DATA TO PROCESS |
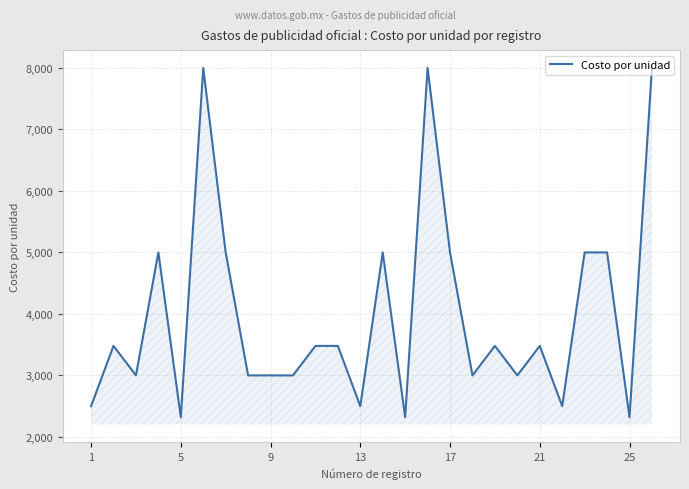

What is the smallest value displayed?

2320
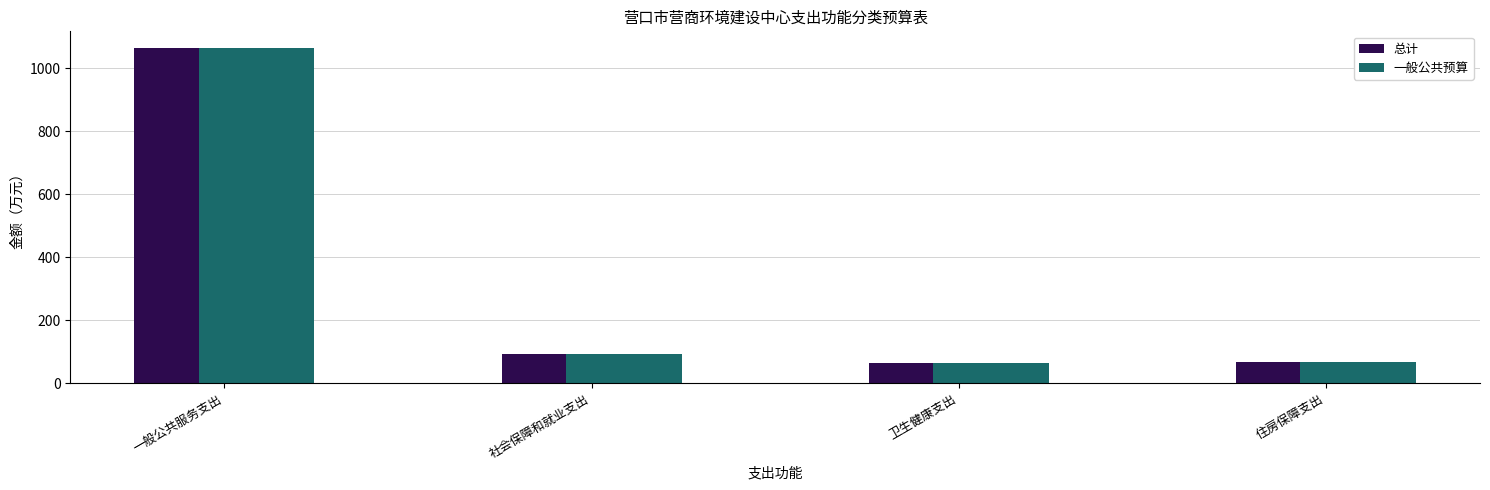

Are the bars horizontal?

No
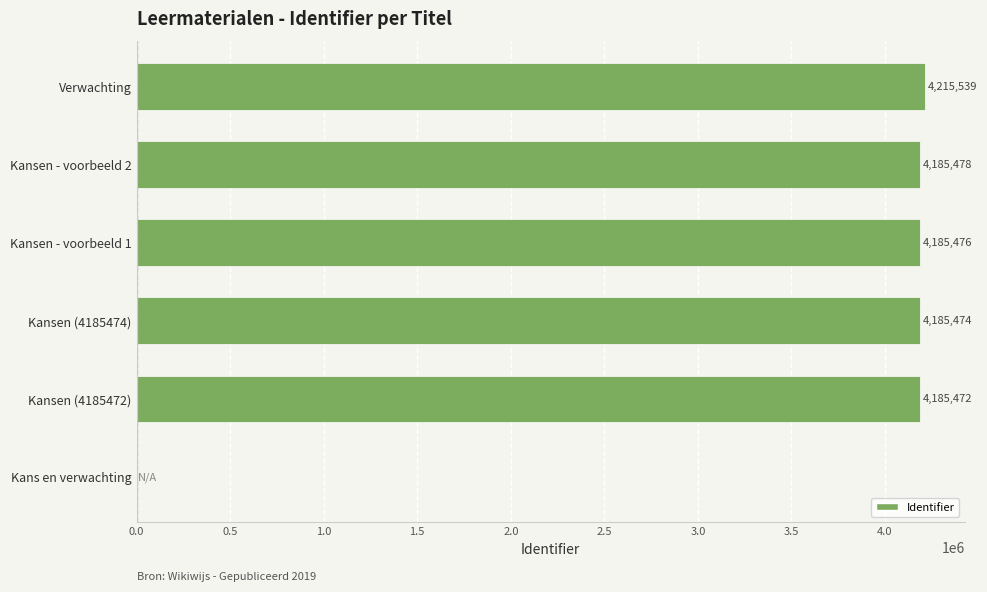

The chart shows a value of 2530498 at Kansen (4185474). True or false?

False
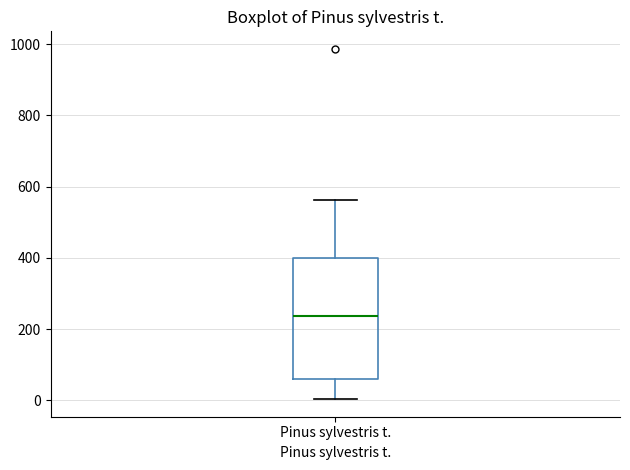

Where does the upper whisker of the box for Pinus sylvestris t. end on the y-axis? The values are not printed on the chart, so give them approximately, as read against the axis.

560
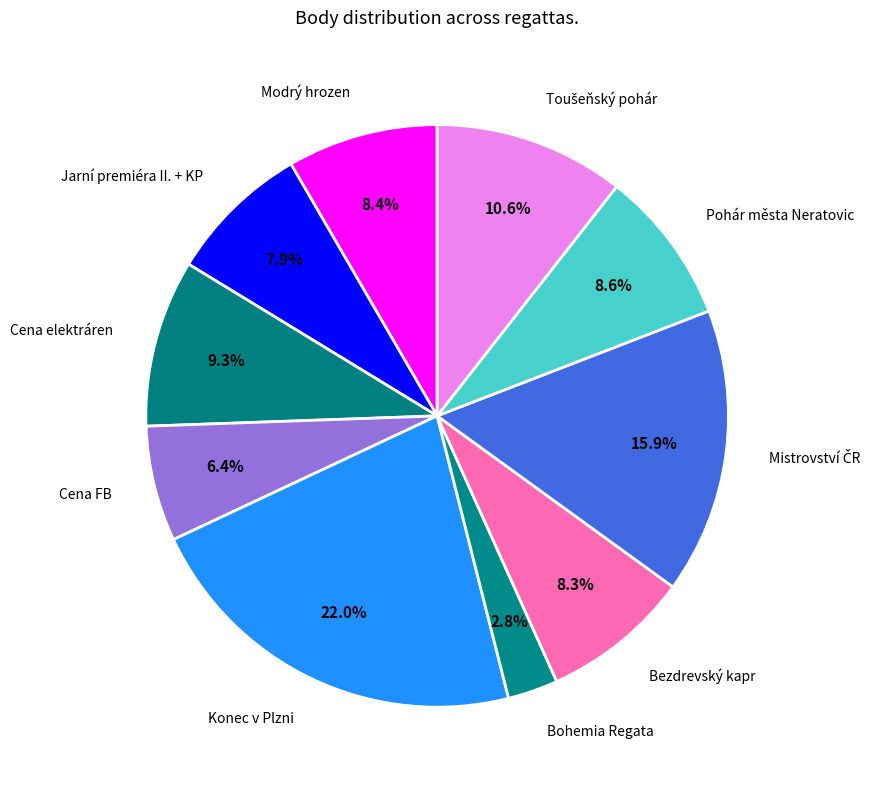

Approximately how many times larger is the value at Cena FB compared to Konec v Plzni?

0.3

WORK TO COMPLETE |
Please rewrite the listing above with every "chart" changed to "graph" and nothing else altered, leaving out the pictures.

PROBLEM SOLUTION |
What is the smallest value displayed?

2320

Are the bars horizontal?

No

The graph shows a value of 2530498 at Kansen (4185474). True or false?

False

Where does the upper whisker of the box for Pinus sylvestris t. end on the y-axis? The values are not printed on the graph, so give them approximately, as read against the axis.

560

Approximately how many times larger is the value at Cena FB compared to Konec v Plzni?

0.3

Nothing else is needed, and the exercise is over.